Caroline Amalie Thielo (1 March 1735 – 5 February 1754) was a Danish actress, one of her country's first professional native female actors, and said to be the first actress ever employed at the Royal Danish Theatre in Copenhagen. She was very popular in the mid-18th century, and was also employed as a translator of plays for the theatre.

==Life and career==
Born child of the organist Carl August Thielo (1707–1763, the founder and first director of the Royal Danish Theatre), she debuted at the age of twelve on the temporary stage at Læderstræde, where her father's troupe had performed since 1747 after public theatre was once more made legal in Denmark, and until the building of the Royal Theatre was finished in 1748.
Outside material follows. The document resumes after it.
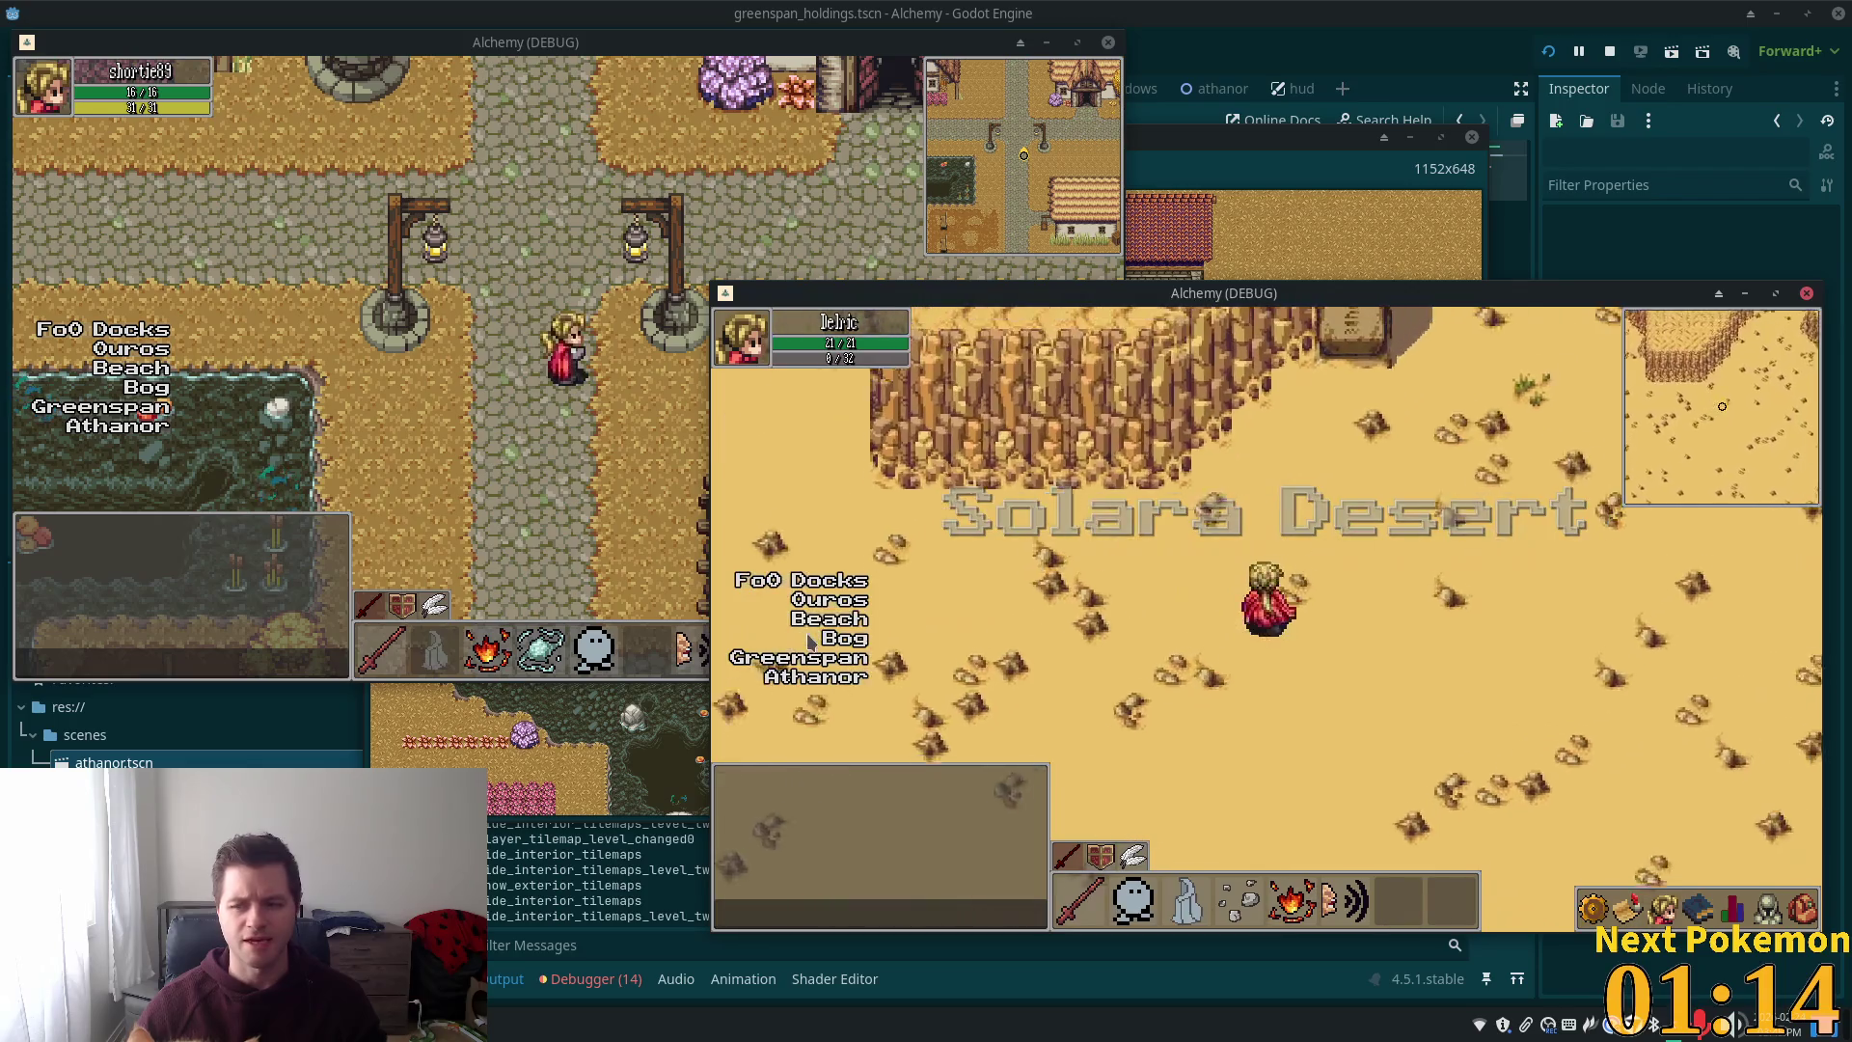
pyautogui.press('Right')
Thielo was considered to be the leading interpreter of mistress, heroine and girl's parts, and became very popular. Among her roles was Agnès in Fruentimmerskolen by Molière, and Isabella in Don Ranudo by Ludvig Holberg. Amongst the plays she translated for the theatre were Deucalion, and Pyrrha, which was performed in 1753. As with many actresses of this age, she was considered to be a prostitute; this was a common view in this period, as it was considered indecent of women to expose themselves in public, and Caroline Thielo, being young, beautiful and unmarried, was particularly exposed to this – the novelty of female actors drew people to the theatre; it was said that many people came there just to see the women on the stage, who were considered very exotic.

==Death==
According to legend that the Danish theatrical historian Thomas Overskou mentions in his work on the Danish theater, Thielo was murdered when she was only 19 years old. She is said to have had an affair with the Russian emissary in Copenhagen Baron Johann Albrecht von Korff, who belonged to the freemasons; she had tricked him into revealing some secret signs, and as a consequence, he murdered her by having his servant blood let her to death. However this story is pure fabrication, and does not seem to have had any adherents until Overskou mentioned it in 1856. Other sources claim that, in reality, she died of the fever.